Some time back, I'd found an article about a deal to allow mining at a site that the local Native American tribes held sacred. The author made an interesting point.
If Oak Flat were a Christian holy site, or for that matter Jewish or Muslim, no senator who wished to remain in office would dare to sneak a backdoor deal for its destruction into a spending bill — no matter what mining-company profits or jobs might result. But this is Indian religion. Clearly the Arizona congressional delegation isn’t afraid of a couple of million conquered natives.Part of this is because of those "couple of million conquered natives," only 400,000 or so live in Arizona. The rest live elsewhere, and that takes us to the heart of the matter. The percentage of the other approximately 6,000,000 Arizonans who care isn't large enough for the congressional delegation to be afraid of them, either. And while Ms. Millet may very well be correct that they would value Christianity or Judaism (Islam, I'm not so sure about) over the promise of greater corporate profits (and hopefully, tax revenue from same), more jobs or increased national security (Senator McCain's stated rationale for backing this deal), anyone else's religion? Sure, throw it under the bus.
Lydia Millet. "Selling Off Apache Holy Land"

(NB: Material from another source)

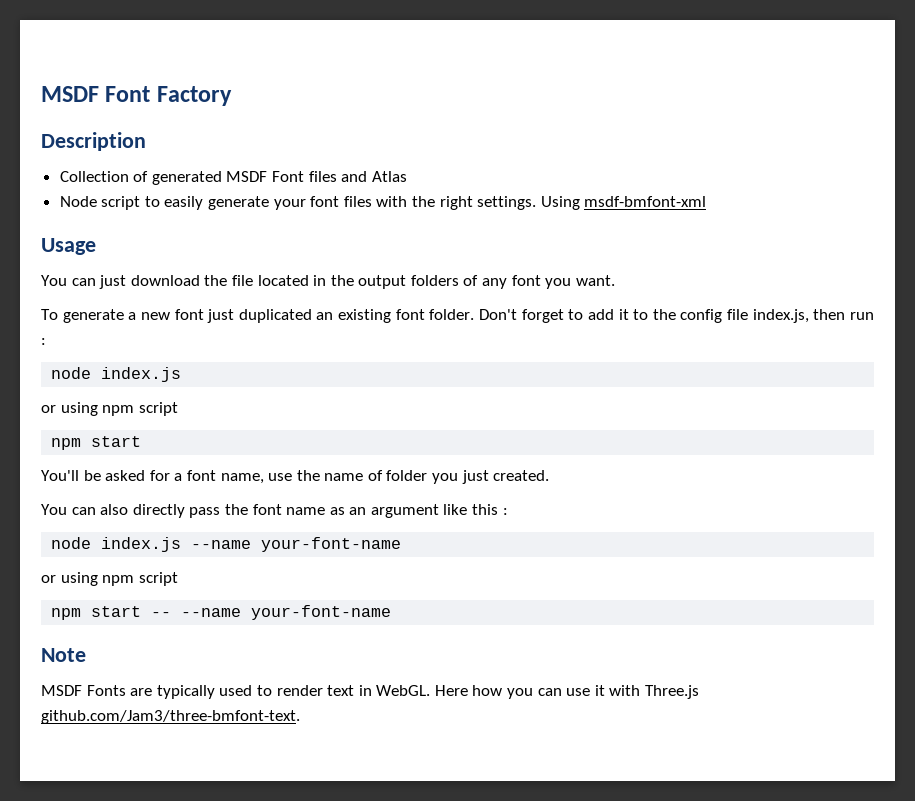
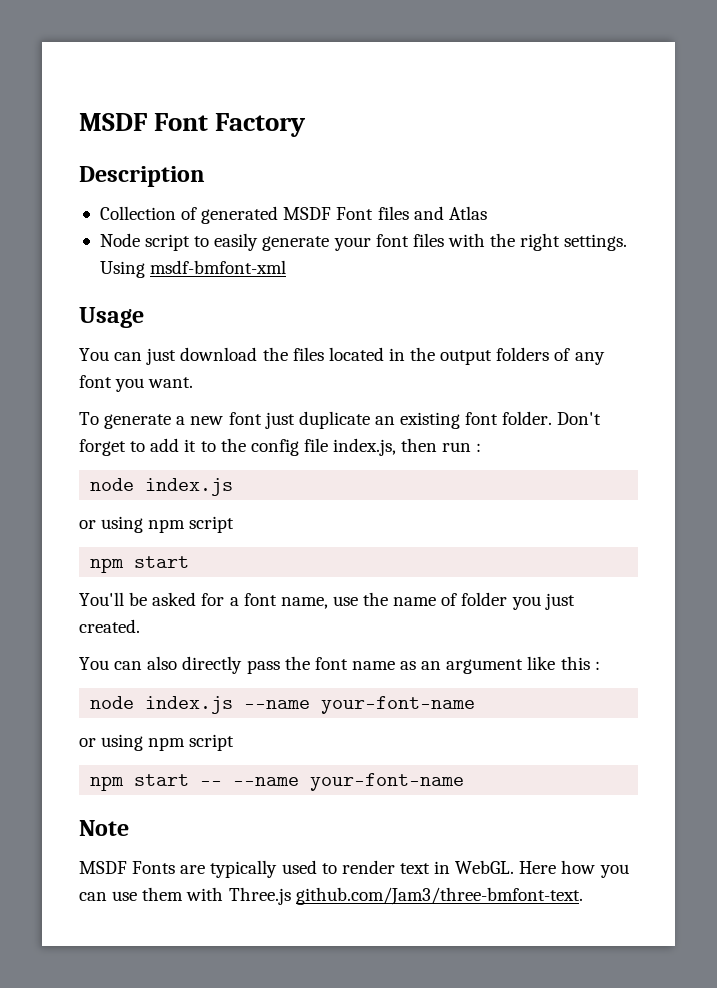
[231,275,253,286] file -> [292,347,324,361] files
[238,309,312,323] duplicated -> [298,411,370,429] duplicate
[594,685,605,696] it -> [142,887,184,901] them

Part of this is simply the nature of the United States - for a broad swath of the overall public, not their problem directly equates to not a problem. But I also think that a large part of it is due to the Native American population being largely out of sight and out of mind. Even here, in the Puget Sound region, where Native American place names dot the landscape, actual Native Americans seem fairly thin on the ground. I don't think that I've actually met a tribal member in the nearly two decades since I've moved here. And I think that "out of sight, out of mind" status contributes to their lack of political clout.